スメタナ弦楽四重奏団とヤナーチェク弦楽四重奏団によるメンデルスゾーンの八重奏曲(1968年録音)を聴いてみました。
チェコが誇る2つの名カルテットによる共演。その演奏はと言いますと、緊密度が高く、かつ、燃焼度の高いものとなっています。
それにしましても、なんとスリリングな演奏なのでありましょう。共演というよりも、競演と言ったほうが相応しいような演奏ぶり。そう、バチバチと火花を散らしながらの演奏、といった感じになっている。
それでいて、両者が喧嘩をしている訳ではありません。粗い演奏にはなっている訳でもありません。むしろ、緻密な演奏が展開されている。凝縮度が頗る高くもある。そのうえで、熱い血潮を燃え滾らせた、昂揚感の高い演奏となっている。音楽がうねりにうねっている。

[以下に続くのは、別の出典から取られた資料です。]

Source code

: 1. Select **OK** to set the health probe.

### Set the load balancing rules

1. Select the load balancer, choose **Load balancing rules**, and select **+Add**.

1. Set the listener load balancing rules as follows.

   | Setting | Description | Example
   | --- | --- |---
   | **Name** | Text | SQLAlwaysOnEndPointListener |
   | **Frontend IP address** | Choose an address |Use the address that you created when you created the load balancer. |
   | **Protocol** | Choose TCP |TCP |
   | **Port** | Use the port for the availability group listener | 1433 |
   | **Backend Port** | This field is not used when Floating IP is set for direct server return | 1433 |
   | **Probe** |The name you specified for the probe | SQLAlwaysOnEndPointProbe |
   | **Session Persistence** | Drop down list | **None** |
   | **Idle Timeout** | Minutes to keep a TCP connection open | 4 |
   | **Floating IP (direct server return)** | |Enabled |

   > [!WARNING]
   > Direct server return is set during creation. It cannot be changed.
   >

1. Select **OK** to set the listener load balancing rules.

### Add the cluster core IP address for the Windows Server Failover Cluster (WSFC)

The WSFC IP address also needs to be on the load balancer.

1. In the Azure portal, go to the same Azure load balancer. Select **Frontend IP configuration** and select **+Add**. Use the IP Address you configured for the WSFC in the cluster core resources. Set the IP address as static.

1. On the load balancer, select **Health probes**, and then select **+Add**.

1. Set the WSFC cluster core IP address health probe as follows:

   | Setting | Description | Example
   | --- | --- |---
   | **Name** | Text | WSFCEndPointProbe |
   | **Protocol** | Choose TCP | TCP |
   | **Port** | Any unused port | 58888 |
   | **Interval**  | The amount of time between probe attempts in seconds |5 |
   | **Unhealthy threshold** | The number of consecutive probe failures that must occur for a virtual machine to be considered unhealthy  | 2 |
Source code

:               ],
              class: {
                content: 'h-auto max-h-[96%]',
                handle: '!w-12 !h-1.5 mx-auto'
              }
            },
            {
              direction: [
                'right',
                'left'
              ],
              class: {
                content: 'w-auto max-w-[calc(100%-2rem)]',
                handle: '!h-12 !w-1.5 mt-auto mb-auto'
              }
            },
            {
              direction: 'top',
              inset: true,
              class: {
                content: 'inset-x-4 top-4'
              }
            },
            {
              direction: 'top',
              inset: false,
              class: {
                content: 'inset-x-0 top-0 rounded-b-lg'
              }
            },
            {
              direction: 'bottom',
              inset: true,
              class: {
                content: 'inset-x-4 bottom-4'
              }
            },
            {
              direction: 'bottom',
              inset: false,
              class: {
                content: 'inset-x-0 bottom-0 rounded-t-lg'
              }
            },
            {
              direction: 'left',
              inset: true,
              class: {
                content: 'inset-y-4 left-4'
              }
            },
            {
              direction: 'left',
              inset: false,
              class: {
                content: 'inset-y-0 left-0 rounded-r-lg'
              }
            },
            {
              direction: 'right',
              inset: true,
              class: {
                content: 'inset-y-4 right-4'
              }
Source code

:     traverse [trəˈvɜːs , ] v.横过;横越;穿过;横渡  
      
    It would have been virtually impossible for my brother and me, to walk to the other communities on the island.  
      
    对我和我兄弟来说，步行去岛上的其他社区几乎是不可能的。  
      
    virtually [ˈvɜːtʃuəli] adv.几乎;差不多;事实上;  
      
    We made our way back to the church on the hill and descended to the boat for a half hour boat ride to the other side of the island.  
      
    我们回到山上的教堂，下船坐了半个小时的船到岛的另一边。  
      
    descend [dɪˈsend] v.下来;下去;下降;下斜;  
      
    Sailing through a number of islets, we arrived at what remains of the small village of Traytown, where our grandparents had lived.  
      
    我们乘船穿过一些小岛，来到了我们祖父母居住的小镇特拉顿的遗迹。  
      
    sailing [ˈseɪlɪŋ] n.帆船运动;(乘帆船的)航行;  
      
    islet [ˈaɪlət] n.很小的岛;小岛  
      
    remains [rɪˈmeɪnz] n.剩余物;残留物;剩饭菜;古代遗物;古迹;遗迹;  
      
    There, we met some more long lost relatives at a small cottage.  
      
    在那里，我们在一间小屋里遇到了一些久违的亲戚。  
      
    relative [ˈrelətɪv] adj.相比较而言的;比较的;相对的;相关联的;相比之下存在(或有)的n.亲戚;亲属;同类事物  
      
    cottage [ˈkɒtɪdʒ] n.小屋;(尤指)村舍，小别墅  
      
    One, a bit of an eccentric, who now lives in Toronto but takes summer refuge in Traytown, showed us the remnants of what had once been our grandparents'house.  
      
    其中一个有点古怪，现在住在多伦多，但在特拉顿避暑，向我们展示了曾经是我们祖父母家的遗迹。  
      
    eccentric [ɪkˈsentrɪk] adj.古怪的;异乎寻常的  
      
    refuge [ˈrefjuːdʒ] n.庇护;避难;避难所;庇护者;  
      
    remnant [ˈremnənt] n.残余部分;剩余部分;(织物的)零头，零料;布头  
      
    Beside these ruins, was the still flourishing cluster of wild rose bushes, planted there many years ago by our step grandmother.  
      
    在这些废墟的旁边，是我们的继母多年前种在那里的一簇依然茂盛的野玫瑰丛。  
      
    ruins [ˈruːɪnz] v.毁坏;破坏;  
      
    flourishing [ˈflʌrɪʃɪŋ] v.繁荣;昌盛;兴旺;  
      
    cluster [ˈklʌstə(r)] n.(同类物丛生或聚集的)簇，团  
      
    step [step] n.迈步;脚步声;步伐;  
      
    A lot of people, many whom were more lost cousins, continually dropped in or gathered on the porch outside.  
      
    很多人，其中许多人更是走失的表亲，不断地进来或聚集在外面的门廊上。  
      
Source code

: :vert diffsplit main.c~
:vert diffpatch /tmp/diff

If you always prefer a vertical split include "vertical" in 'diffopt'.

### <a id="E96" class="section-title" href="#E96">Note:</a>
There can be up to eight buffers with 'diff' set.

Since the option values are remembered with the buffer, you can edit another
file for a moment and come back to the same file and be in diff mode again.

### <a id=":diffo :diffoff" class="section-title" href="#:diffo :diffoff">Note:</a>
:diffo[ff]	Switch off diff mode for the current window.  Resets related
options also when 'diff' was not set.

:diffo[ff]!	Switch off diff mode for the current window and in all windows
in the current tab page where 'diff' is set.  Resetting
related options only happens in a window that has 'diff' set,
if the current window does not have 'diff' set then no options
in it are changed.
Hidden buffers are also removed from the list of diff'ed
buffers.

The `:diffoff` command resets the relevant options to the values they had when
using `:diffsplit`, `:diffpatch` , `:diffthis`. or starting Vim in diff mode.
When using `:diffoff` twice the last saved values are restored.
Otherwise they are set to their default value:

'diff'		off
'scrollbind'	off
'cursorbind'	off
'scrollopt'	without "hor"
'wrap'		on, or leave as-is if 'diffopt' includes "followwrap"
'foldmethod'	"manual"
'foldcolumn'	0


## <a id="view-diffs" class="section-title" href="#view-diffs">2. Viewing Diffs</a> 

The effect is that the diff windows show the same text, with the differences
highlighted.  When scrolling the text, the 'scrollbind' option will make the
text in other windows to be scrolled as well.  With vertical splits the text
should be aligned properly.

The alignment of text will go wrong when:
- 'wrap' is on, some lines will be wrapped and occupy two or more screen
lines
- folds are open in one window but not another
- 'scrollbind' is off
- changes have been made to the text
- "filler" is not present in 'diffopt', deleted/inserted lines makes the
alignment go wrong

メンデルスゾーンは、穏便で優美な音楽世界を描いてゆく作曲家、といったイメージが強いように思えますが、16歳の時に書き上げたこの作品には、そ
こここに情熱の迸りが感じられます。至る所にCon fuoco(火のように熱く)という指示が書き記されていることが、そのことを如実に裏付けている。そのような性格を、クッキリと描き上げてくれている演奏。そんなふうに言えるように思えます。

しかも、メンデルスゾーンの音楽に特有のロマンティシズムにも全く不足が無い。表情豊かでもある。そう、饒舌に過ぎることのない範囲で、濃厚な味わいを持った演奏となっている。その辺りのバランスに、とても優れている。

このチャーミングな作品の魅力を、思う存分に味わうことのできる演奏。聴いていて胸が高鳴ってくる。
いやはや、なんとも見事な演奏であります。